» **Passage shown**
= = = = = = =

Re: OT: mutt/nano spell checking

2009-10-07 Thread Jon Dowland
On Tue, Oct 06, 2009 at 04:27:56PM -0400, Chris Jones wrote:
 'p' for 'paste' does strike me as rather more intuitive
 than Ctrl-V.

That all depends on your background. I use vi every day (I
am a UNIX systems administrator); most of the time my vi is
actually vim; but I wouldn't for a second recommend it to
anyone who was not already familiar with the original vi (or
any other modal editor: I can't name any others).

Just about anyone who isn't an old-hand UNIX user will have
some familiarity with a modeless editor and will have used
an environment where CTRL+V is the key binding for 'paste',
as it's been the default for over 10 years in GNOME, KDE,
Mac OS, and Windows, to name but four.

= = = = = = =

» **Data items**
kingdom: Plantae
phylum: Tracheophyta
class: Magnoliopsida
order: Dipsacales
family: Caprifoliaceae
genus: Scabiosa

= = = = = = =

» **What is asked**
Rewrite the post on mutt and nano spell checking from "2009-10-07 Thread Jon" up to and including "name any others).", replacing "UNIX systems administrator" with "network administrator".

» **Full output**
2009-10-07 Thread Jon Dowland
On Tue, Oct 06, 2009 at 04:27:56PM -0400, Chris Jones wrote:
 'p' for 'paste' does strike me as rather more intuitive
 than Ctrl-V.

That all depends on your background. I use vi every day (I
am a network administrator); most of the time my vi is
actually vim; but I wouldn't for a second recommend it to
anyone who was not already familiar with the original vi (or
any other modal editor: I can't name any others).